Wednesday, June 24, 2015
Iterative Adventure
Last night I had the good fortune to play one of my favorite games and game settings: Heirs to the Lost World, an alternative 17th Century RPG set in a Mesoamerica with Aztecs, Mayans, Maroons, and Eurpean settlers, pirates, occultists, and traders. Heirs author Chad Davidson ran the adventure, which was an updated and improved version of a game I ran maybe 10 years ago at Con of the North. The scenario was partly inspired by an old Shadowrun module, translated into Heirs' 17th Century multicultural setting.
I won't give away the plot, beyond saying that it had something to do with high stakes synchretism.
It was such a fun group with which to play! Heirs has a great wager-based stunting system (really, the best one that I have played), and this group of players really got into it. Stunts (and PCs) were flying around the main scene of the action: a huge 3D Mayan temple that Chad had built. It was a really stunning prop, the kind of thing I wish I could pack up and take to Tekumel oriented cons like U-Con!
Here's hoping I get another chance to play with this group of players.
Wednesday, June 17, 2015
Free RPG Day Event
On Saturday, June 20, we'll be running Atlantis: the Second Age as a Free RPG Day event at The Source Comics and Games in Roseville, Minnesota.

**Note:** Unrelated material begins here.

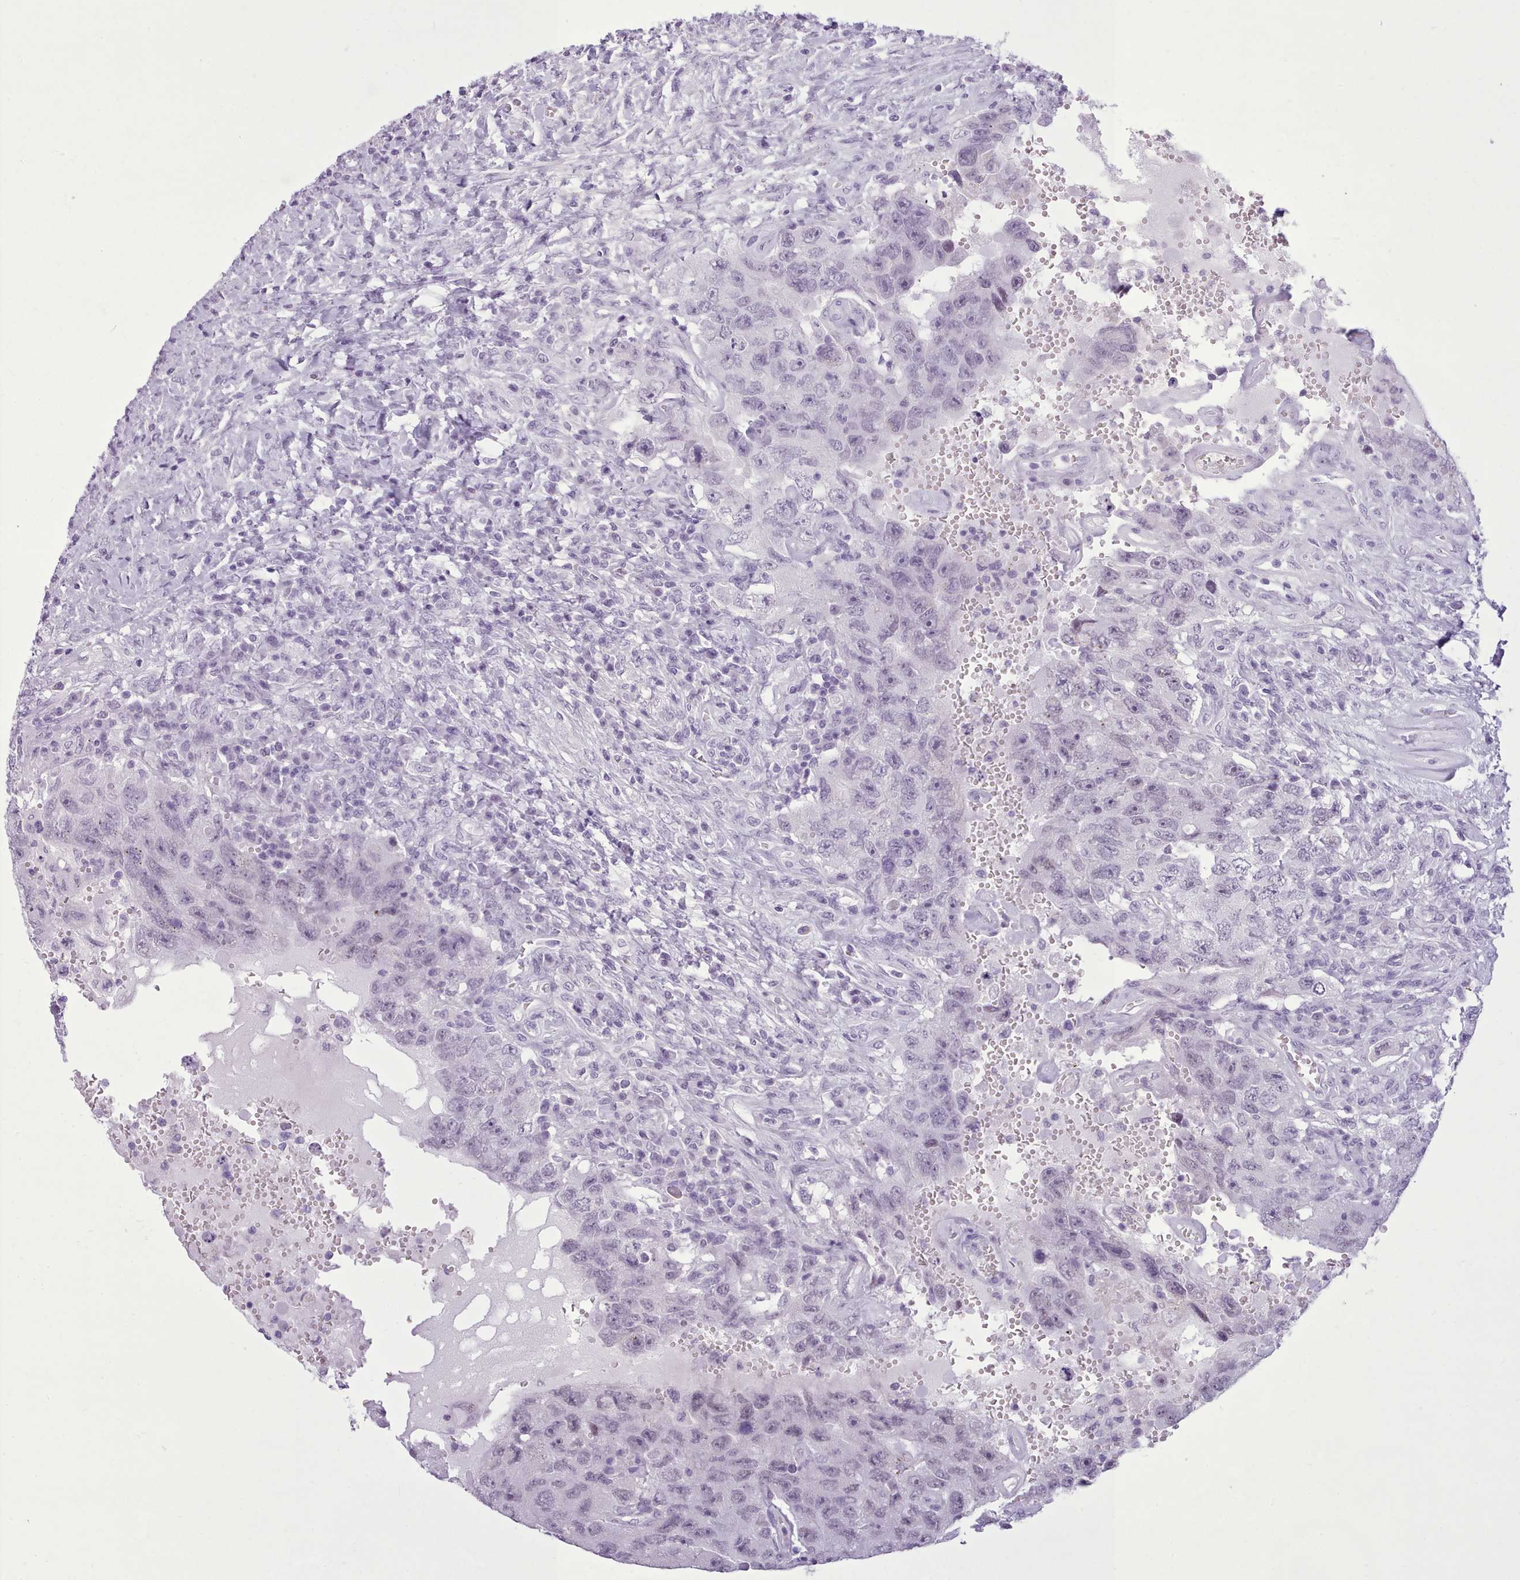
{"staining": {"intensity": "negative", "quantity": "none", "location": "none"}, "tissue": "testis cancer", "cell_type": "Tumor cells", "image_type": "cancer", "snomed": [{"axis": "morphology", "description": "Carcinoma, Embryonal, NOS"}, {"axis": "topography", "description": "Testis"}], "caption": "Human testis cancer stained for a protein using immunohistochemistry displays no staining in tumor cells.", "gene": "FBXO48", "patient": {"sex": "male", "age": 26}}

The game will run from 2 PM-6 PM.
Atlantis: the Second Age is a swords & sorcery RPG set in an antediluvian age where heroes can affect the course of world events. Inspirations include the works of Fritz Leiber, Michael Moorcock, Robert E. Howard, and Clark Ashton Smith.
With giant sloths and intelligent apes.
And Vodun.
This new iteration of a classic pulp fantasy RPG has a strong Afrocentric vibe- although it is accessible to anyone.
Saturday will be my first time running the RPG, and I'll be using the streamlined rules presented in the Free RPG Day book. I'll also have the core book and supplements with me during the session, and plan to use the Action Deck designed for the game.
Please stop by and play the secnario or just kibbitz for bit if you have time!
Monday, May 4, 2015
Sword & Soul
I first learned about Charles R. Saunders back in the 80s, when DAW published his first sword and sorcery novel, Imaro. Saunders is a U.S.-born African American journalist who has written a number of novels, as well as numerous essays and short stories. Today he lives in Canada.
Since the republication of Imaro several years ago by Night Shade Books, Saunders has helped give birth to a new genre, Sword & Soul, which takes what it needs from swords & sorcery, but is based in African and African American culture and themes.
Recently, I discovered that Charles Saunders had a new novel out, Abengoni (2014). I asked one of our two local SF&F stores to order a copy for me. Their buyer noticed a few related titles and ordered those as well for the store's new shelf: the anthologies Griots: A Sword and Soul Anthology (2011), edited by Milton J. Davis and Charles R. Saunders, and Griots: Sisters of the Spear (2013) by the same editorial pair.
Fans of RPGs like Nyambe and Spears of the Dawn will want to check these out.
Saturday, March 21, 2015
Sertorius
Thursday night I picked up a copy of Sertorius at our FLGS. Sertorius is an East Asian flavored fantasy RPG that has rather unique interpretations of a number of standard fantasy races. You play powerful spellcasters whose godlike abilities draw followers, introducing (rather quickly I gather) the elements of domain level play. However, magical power can also be corrupting, and you can easily end up as a cursed feature of the landscape called a Grim.
These are very much my first impressions of Sertorius, but I think the result here is something like a cross between Exalted and the Adventurer Conqueror King System. The book is a brick with some 465 pages of content on character generation, spells, monsters, and the world before you get to the character sheets at the back of the book. It is a skills-based fantasy RPG system that uses d10 dice pools against a target number to determine outcomes.